We now see that all the old contents have been lost, and we have just the new line that we have added.

If you need to read and write to the code you can use the `r+` mode. This allows for both actions at the same time and thus saves some code and operations to the disk as we only have to open the file once.

In [None]:
file = open('example.txt', 'r+')
data = file.read()
print(data)
file.write('\nThis is an appended line')
file.close()

We have now read the file and added a new line using the `r+` mode. While similar to using the `r` and `a` modes, there is a slight difference as the `a` mode will always place the new contents on a new line. The `r+` mode always appends the new data at the end of the file. This means that we have to add the 'newline' character `\n` to the beginning of the new line (or at the end of the previous one if you are thinking ahead).

Files also have multiple functions for reading the contents. So far we have used `read` which reads the entirety of the file. We can also read the file line by line using the `readline` function.

In [None]:
file = open('example.txt', 'r')
line = file.readline()
print(line)
line = file.readline()
print(line)

Ever call to `readline` progress to the next line. We can combine this with a loop to read the entire file line by line.

In [None]:
file = open('example.txt', 'r')
for line in file:
    print(line)

This can be useful if you have data on each line which you want to process individually. An example of this is a CSV file, where each line is a row of data. Using the `readline` function we can read each line and split the data into columns, and process it further. There is also a way to read the entire file into a list of lines using the `readlines` function.

In [None]:
file = open('example.txt', 'r')
lines = file.readlines()
print(lines)

We have a list of lines that we can now process. We could now apply list comprehension to process the data further.
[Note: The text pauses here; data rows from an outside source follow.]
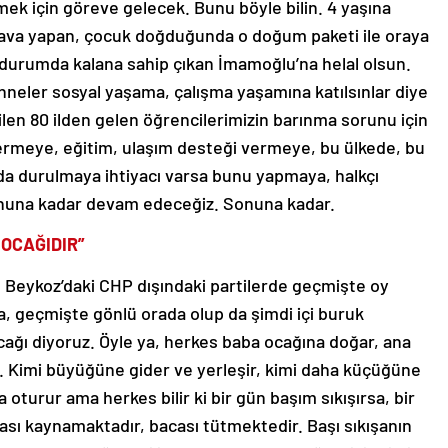
ek için göreve gelecek. Bunu böyle bilin. 4 yaşına
ava yapan, çocuk doğduğunda o doğum paketi ile oraya
 durumda kalana sahip çıkan İmamoğlu’na helal olsun.
nneler sosyal yaşama, çalışma yaşamına katılsınlar diye
len 80 ilden gelen öğrencilerimizin barınma sorunu için
ermeye, eğitim, ulaşım desteği vermeye, bu ülkede, bu
da durulmaya ihtiyacı varsa bunu yapmaya, halkçı
sonuna kadar devam edeceğiz. Sonuna kadar.
 OCAĞIDIR”
, Beykoz’daki CHP dışındaki partilerde geçmişte oy
a, geçmişte gönlü orada olup da şimdi içi buruk
ocağı diyoruz. Öyle ya, herkes baba ocağına doğar, ana
r. Kimi büyüğüne gider ve yerleşir, kimi daha küçüğüne
a oturur ama herkes bilir ki bir gün başım sıkışırsa, bir
sı kaynamaktadır, bacası tütmektedir. Başı sıkışanın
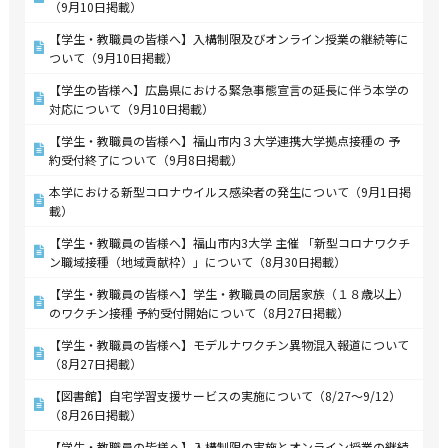
（9月10日掲載）
【学生・教職員の皆様へ】入構制限及びオンライン授業の継続等に
ついて（9月10日掲載）
【学生の皆様へ】広島県における緊急事態宣言の延長に伴う本学の
対応について（9月10日掲載）
【学生・教職員の皆様へ】福山市内３大学連携大学拠点接種の 予
約受付終了について（9月8日掲載）
本学における新型コロナウイルス感染者の発生について（9月1日掲
載）
【学生・教職員の皆様へ】福山市内3大学 主催 「新型コロナワクチ
ン職域接種（地域貢献枠）」について（8月30日掲載）
【学生・教職員の皆様へ】学生・教職員の同居家族（１８歳以上）
のワクチン接種 予約受付開始について（8月27日掲載）
【学生・教職員の皆様へ】モデルナワクチン異物混入報道について
（8月27日掲載）
【図書館】自宅学習支援サービスの実施について（8/27～9/12）
（8月26日掲載）
【学生・教職員の皆様へ】入構制限の実施とオンライン授業の継続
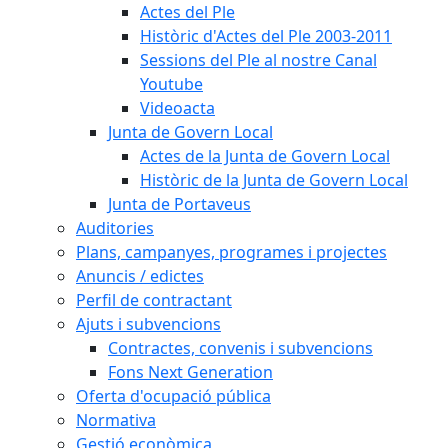
Actes del Ple
Històric d'Actes del Ple 2003-2011
Sessions del Ple al nostre Canal
Youtube
Videoacta
Junta de Govern Local
Actes de la Junta de Govern Local
Històric de la Junta de Govern Local
Junta de Portaveus
Auditories
Plans, campanyes, programes i projectes
Anuncis / edictes
Perfil de contractant
Ajuts i subvencions
Contractes, convenis i subvencions
Fons Next Generation
Oferta d'ocupació pública
Normativa
Gestió econòmica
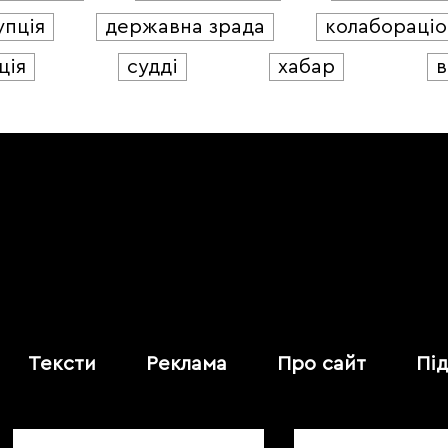
упція
державна зрада
колабораціо
ція
судді
хабар
в
Тексти
Реклама
Про сайт
Пі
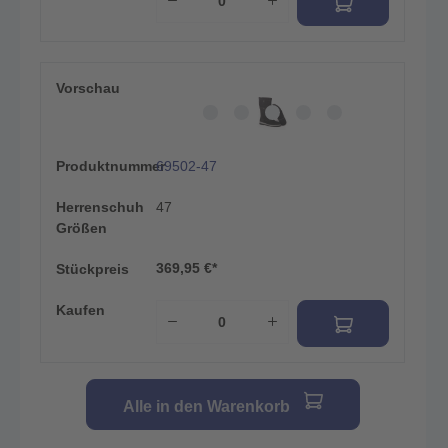
Vorschau
Produktnummer
69502-47
Herrenschuh
47
Größen
369,95 €*
Stückpreis
Kaufen
Alle in den Warenkorb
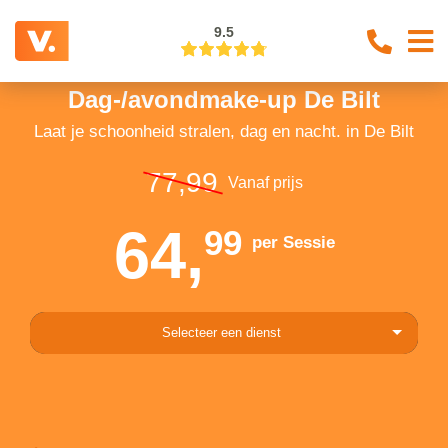
9.5
Dag-/avondmake-up De Bilt
Laat je schoonheid stralen, dag en nacht. in De Bilt
77,99
Vanaf prijs
64,
99
per Sessie
Selecteer een dienst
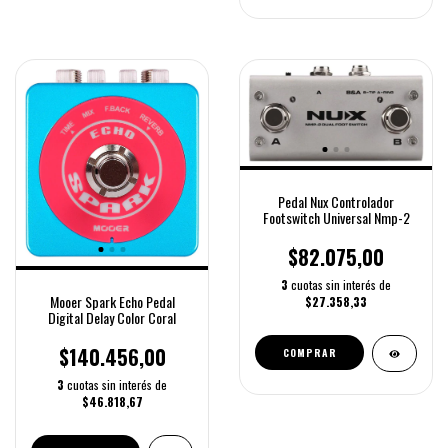
Pedal Nux Controlador
Footswitch Universal Nmp-2
$82.075,00
3
cuotas sin interés de
Mooer Spark Echo Pedal
$27.358,33
Digital Delay Color Coral
$140.456,00
COMPRAR
3
cuotas sin interés de
$46.818,67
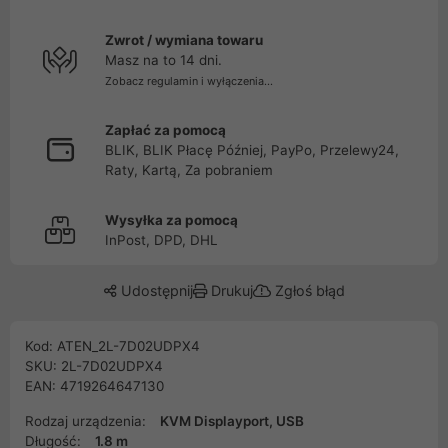
Zwrot / wymiana towaru
Masz na to 14 dni.
Zobacz regulamin i wyłączenia...
Zapłać za pomocą
BLIK, BLIK Płacę Później, PayPo, Przelewy24,
Raty, Kartą, Za pobraniem
Wysyłka za pomocą
InPost, DPD, DHL
Udostępnij
Drukuj
Zgłoś błąd
Kod: ATEN_2L-7D02UDPX4
SKU: 2L-7D02UDPX4
EAN: 4719264647130
Rodzaj urządzenia:
KVM Displayport, USB
Długość:
1.8 m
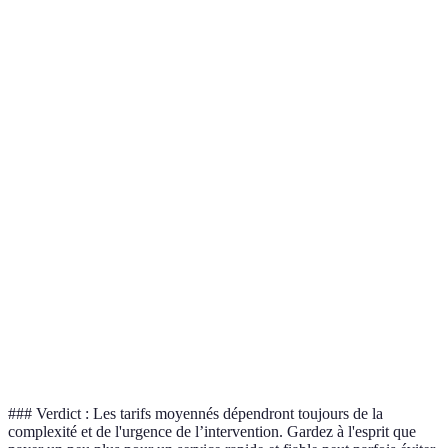
Service
Coût Estimé
Localisation
Temps d'Interven
Réparation
80-120 EUR
Petite ville
1-2 heures
de robinet
Installation
500-800
de chauffe-
Grande ville
4-6 heures
EUR
eau
Débouchage
Zone
de
60-150 EUR
1-3 heures
périurbaine
canalisation
Inspection
150-300
vidéo des
Métropole
2-3 heures
EUR
canalisations
### Verdict : Les tarifs moyennés dépendront toujours de la
complexité et de l'urgence de l’intervention. Gardez à l'esprit que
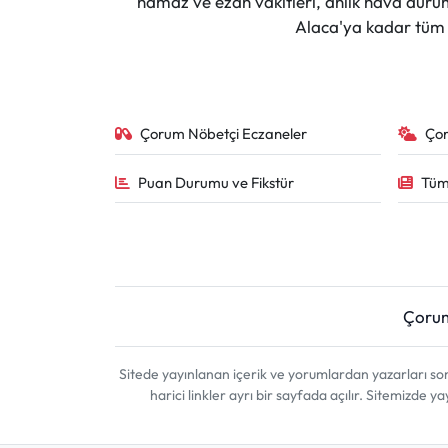
namaz ve ezan vakitleri, anlık hava durumu
Siyaset
Alaca'ya kadar tüm il
Spor
Sungurlu Haberleri
Çorum Nöbetçi Eczaneler
Ço
Turizm
Puan Durumu ve Fikstür
Tüm
Uğurludağ Haberleri
Yaşam
Yayla Haber
Çoru
Yemek Tarifleri
Sitede yayınlanan içerik ve yorumlardan yazarları 
harici linkler ayrı bir sayfada açılır. Sitemizde
Yerel Haberler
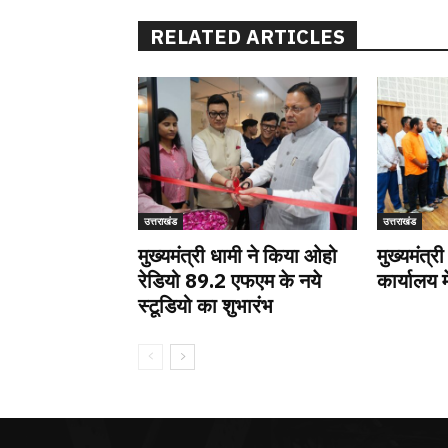
RELATED ARTICLES
उत्तराखंड
उत्तराखंड
मुख्यमंत्री धामी ने किया ओहो
मुख्यमंत्री
रेडियो 89.2 एफएम के नये
कार्यालय म
स्टूडियो का शुभारंभ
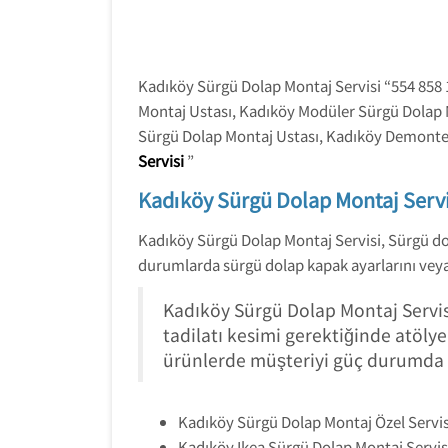
Kadıköy Sürgü Dolap Montaj Servisi “554 858
Montaj Ustası, Kadıköy Modüler Sürgü Dolap 
Sürgü Dolap Montaj Ustası, Kadıköy Demonte 
Servisi
”
Kadıköy Sürgü Dolap Montaj Servi
Kadıköy Sürgü Dolap Montaj Servisi, Sürgü d
durumlarda sürgü dolap kapak ayarlarını veya a
Kadıköy Sürgü Dolap Montaj Servis
tadilatı kesimi gerektiğinde atöly
ürünlerde müşteriyi güç durumda bı
Kadıköy Sürgü Dolap Montaj Özel Servis
Kadıköy Ikea Sürgü Dolap Montaj Servis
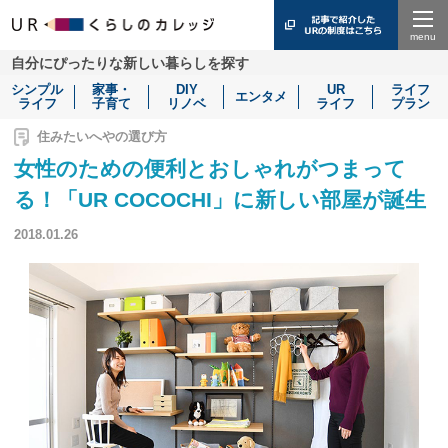
Menu
自分にぴったりな新しい暮らしを探す
シンプル
家事・
DIY
UR
ライフ
エンタメ
ライフ
子育て
リノベ
ライフ
プラン
住みたいへやの選び方
女性のための便利とおしゃれがつまって
る！「UR COCOCHI」に新しい部屋が誕生
2018.01.26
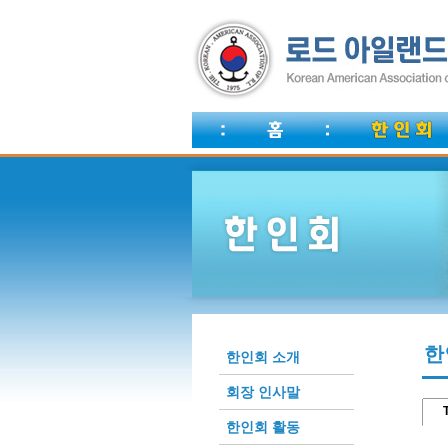
한
한인회 소개
회장 인사말
T
한인회 활동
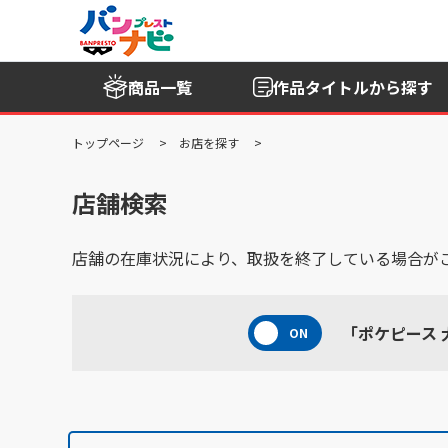
商品一覧
作品タイトル
から探す
トップページ
お店を探す
店舗検索
店舗の在庫状況により、取扱を終了している場合が
「ポケピース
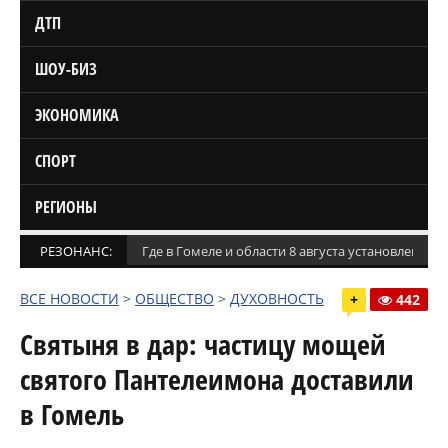
ДТП
ШОУ-БИЗ
ЭКОНОМИКА
СПОРТ
РЕГИОНЫ
РЕЗОНАНС:
Где в Гомеле и области 8 августа установлены
ВСЕ НОВОСТИ
>
ОБЩЕСТВО
>
ДУХОВНОСТЬ
+
442
Святыня в дар: частицу мощей
святого Пантелеимона доставили
в Гомель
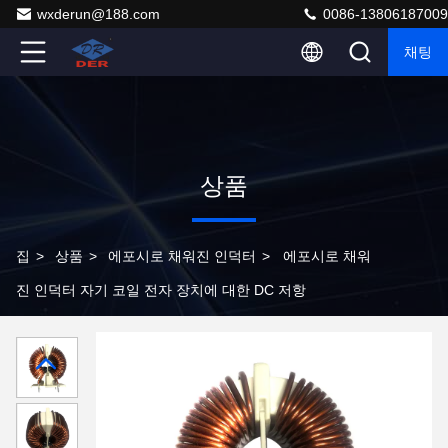
wxderun@188.com
0086-13806187009
채팅
상품
집
>
상품
>
에포시로 채워진 인덕터
>
에포시로 채워
진 인덕터 자기 코일 전자 장치에 대한 DC 저항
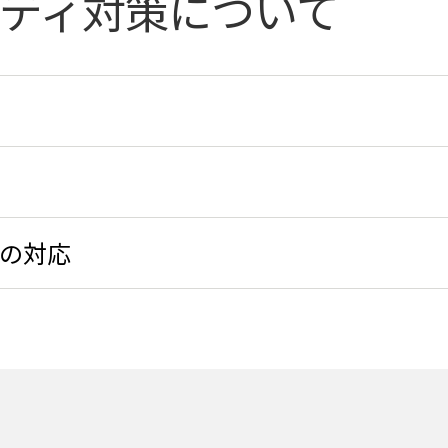
ティ対策について
への対応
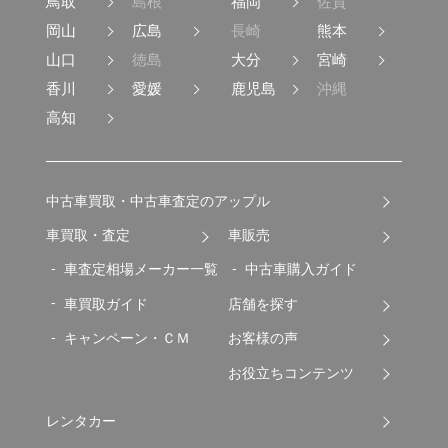
鳥取
島根
福岡
佐賀
岡山
広島
長崎
熊本
山口
徳島
大分
宮崎
香川
愛媛
鹿児島
沖縄
高知
中古車買取・中古車査定のアップル
車買取・査定
車販売
車査定相場メーカー一覧
中古車購入ガイド
車買取ガイド
店舗を探す
キャンペーン・ＣＭ
お客様の声
お役立ちコンテンツ
レンタカー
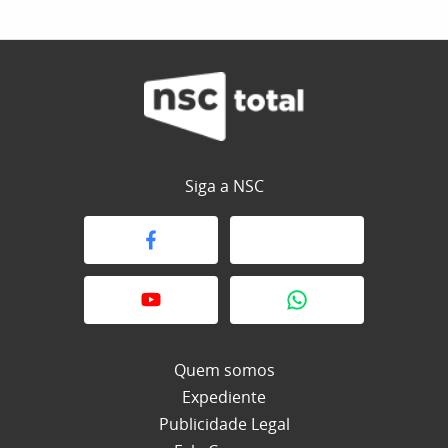
Siga a NSC
Quem somos
Expediente
Publicidade Legal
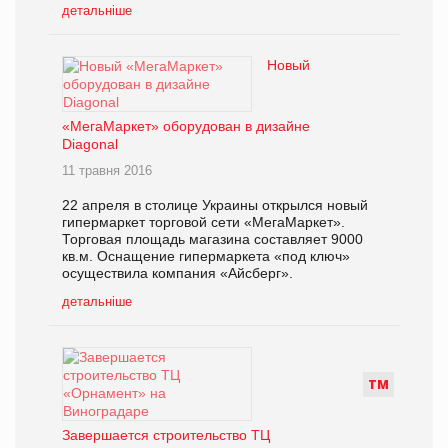
детальніше
Новый
«МегаМаркет» оборудован в дизайне
Diagonal
11 травня 2016
22 апреля в столице Украины открылся новый
гипермаркет торговой сети «МегаМаркет».
Торговая площадь магазина составляет 9000
кв.м. Оснащение гипермаркета «под ключ»
осуществила компания «Айсберг».
детальніше
Т
М
Завершается строительство ТЦ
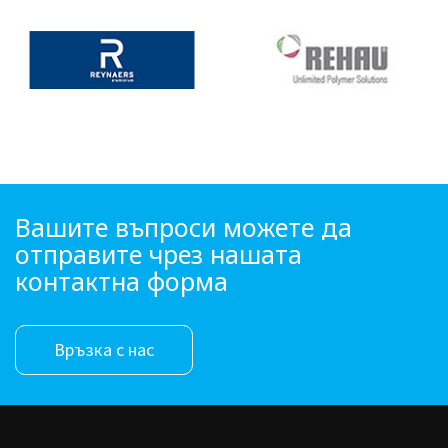
Вашите въпроси можете да
отправите чрез нашата
контактна форма
Връзка с нас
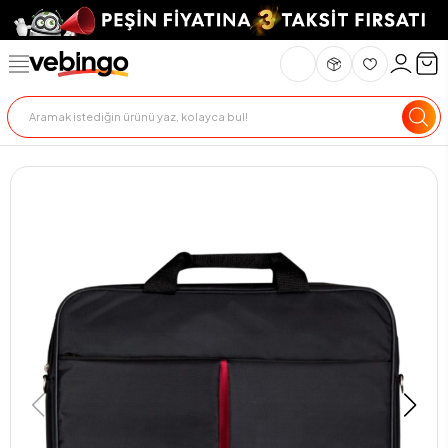
Genel Bakış
Ürün Açıklaması
Teknik Özellikler
Teslimat Ve İade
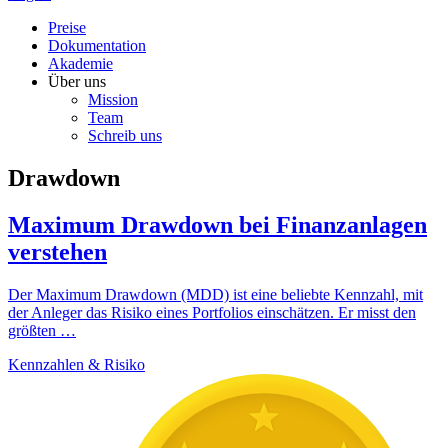
Preise
Dokumentation
Akademie
Über uns
Mission
Team
Schreib uns
Drawdown
Maximum Drawdown bei Finanzanlagen
verstehen
Der Maximum Drawdown (MDD) ist eine beliebte Kennzahl, mit
der Anleger das Risiko eines Portfolios einschätzen. Er misst den
größten …
Kennzahlen & Risiko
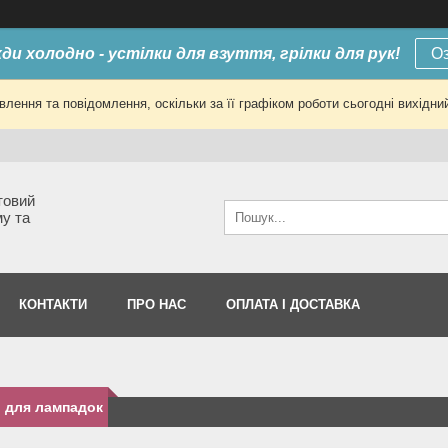
ди холодно - устілки для взуття, грілки для рук!
О
лення та повідомлення, оскільки за її графіком роботи сьогодні вихід
товий
му та
КОНТАКТИ
ПРО НАС
ОПЛАТА І ДОСТАВКА
 для лампадок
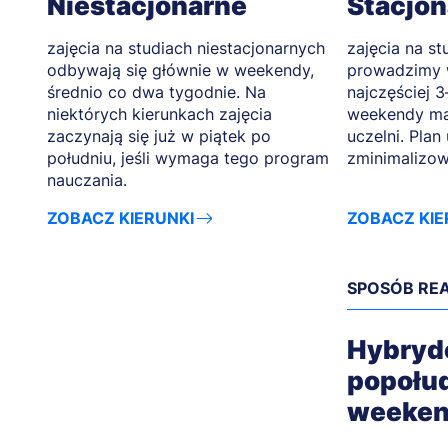
Niestacjonarne
Stacjo
zajęcia na studiach niestacjonarnych
zajęcia na st
odbywają się głównie w weekendy,
prowadzimy 
średnio co dwa tygodnie. Na
najczęściej 3
niektórych kierunkach zajęcia
weekendy ma
zaczynają się już w piątek po
uczelni. Plan
południu, jeśli wymaga tego program
zminimalizow
nauczania.
ZOBACZ KIERUNKI
ZOBACZ KIE
SPOSÓB REA
Hybry
popołu
weeke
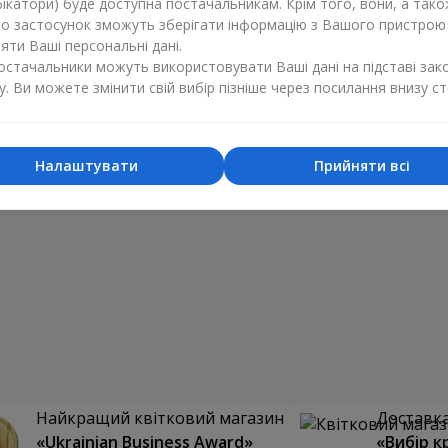
ікатори) буде доступна постачальникам. Крім того, вони, а тако
бо застосунок зможуть зберігати інформацію з Вашого пристрою
ти Ваші персональні дані.
постачальники можуть використовувати Ваші дані на підставі зак
у. Ви можете змінити свій вибір пізніше через посилання внизу ст
Налаштувати
Прийняти всі
Найкращий квітковий магазин
Доставка 
«Ukrainian Business Award»
«Вибір к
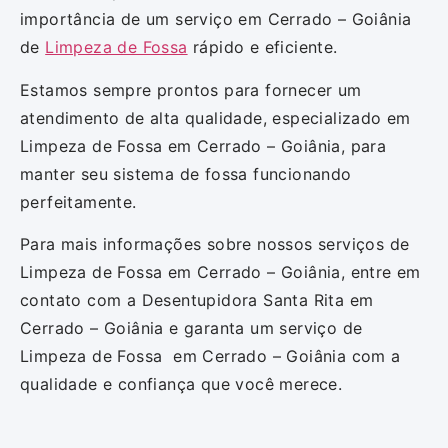
importância de um serviço em Cerrado – Goiânia
de
Limpeza de Fossa
rápido e eficiente.
Estamos sempre prontos para fornecer um
atendimento de alta qualidade, especializado em
Limpeza de Fossa em Cerrado – Goiânia, para
manter seu sistema de fossa funcionando
perfeitamente.
Para mais informações sobre nossos serviços de
Limpeza de Fossa em Cerrado – Goiânia, entre em
contato com a Desentupidora Santa Rita em
Cerrado – Goiânia e garanta um serviço de
Limpeza de Fossa em Cerrado – Goiânia com a
qualidade e confiança que você merece.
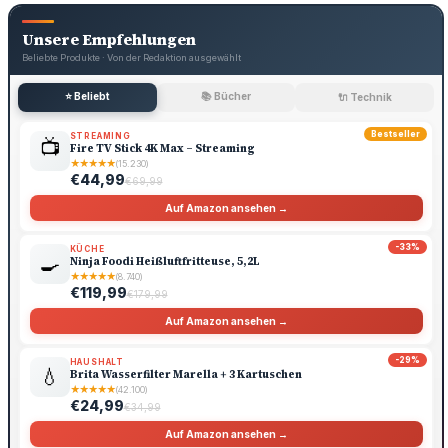
Unsere Empfehlungen
Beliebte Produkte · Von der Redaktion ausgewählt
⭐ Beliebt
📚 Bücher
🔌 Technik
Bestseller
STREAMING
📺
Fire TV Stick 4K Max – Streaming
★
★
★
★
★
(15.230)
€44,99
€69,99
Auf Amazon ansehen →
-33%
KÜCHE
🍳
Ninja Foodi Heißluftfritteuse, 5,2L
★
★
★
★
★
(8.740)
€119,99
€179,99
Auf Amazon ansehen →
-29%
HAUSHALT
💧
Brita Wasserfilter Marella + 3 Kartuschen
★
★
★
★
★
(42.100)
€24,99
€34,99
Auf Amazon ansehen →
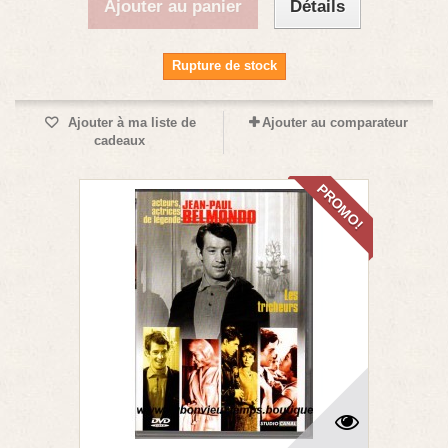
Ajouter au panier
Détails
Rupture de stock
Ajouter à ma liste de
Ajouter au comparateur
cadeaux
PROMO!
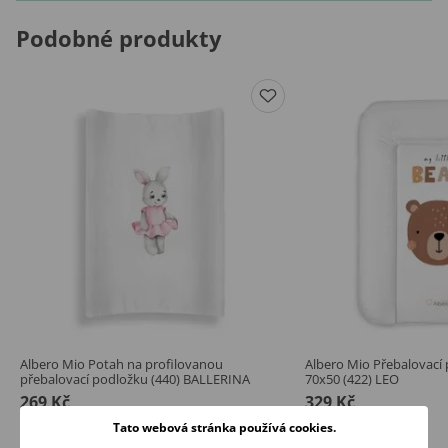
Podobné produkty
Albero Mio Potah na profilovanou
Albero Mio Přebalovací
přebalovací podložku (440) BALLERINA
70x50 (422) LEO
269 Kč
329 Kč
Skladem
Skladem
Tato webová stránka používá cookies.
For example, we can remove the newline character from each line.

In [None]:
file = open('example.txt', 'r')
lines = file.readlines()
lines = [line.strip() for line in lines]
print(lines)

The strip function is especially useful for this as it removes all whitespace and newline characters from the beginning and end of the string. This is useful for cleaning up data before processing it further.

Besides text, we can also write binary data to files. This is useful for storing images, sound files, and other non-text data. We can do this by opening the file in binary mode. In this case, we will be opening an image file.

In [None]:
image = open('image.jpg', 'rb') # rb stands for read binary
image_data = image.readlines()
image.close()

for i in range(10): # As the image data is large, we will only print the first 10 lines using the readlines function
    print(image_data[i])

This is the binary data of the image, represented as a byte string. In practice, images are harder to deal with as they are often encoded in a specific format, such as JPEG or PNG. If we want to load in the image data we often use external libraries such as `PIL` or `OpenCV` to handle the image data. Below is a short demonstration of how to load an image using the `PIL` library.

In [None]:
from PIL import Image

image = Image.open('image.jpg')

image.show()

This will open a new window and display the image. Image processing is a whole other topic, and we will not be covering it in this chapter. We will, however, be covering it in a later chapter.

# Exercises

Play around with some of the file operations we have covered in this chapter. Try to:
1. Open a new file in write mode and write some data to it.
2. Open the file in read mode and read the data you just added.
3. Open the file in append mode and add some new data to it.
4. Open the file in read mode and read the data line by line.
5. Open the file in read mode and read the data into a list of lines.

Show the work in the cell below. You could make functions for each operation to make it easier to test each operation. This will also help you get used to writing functions in Python.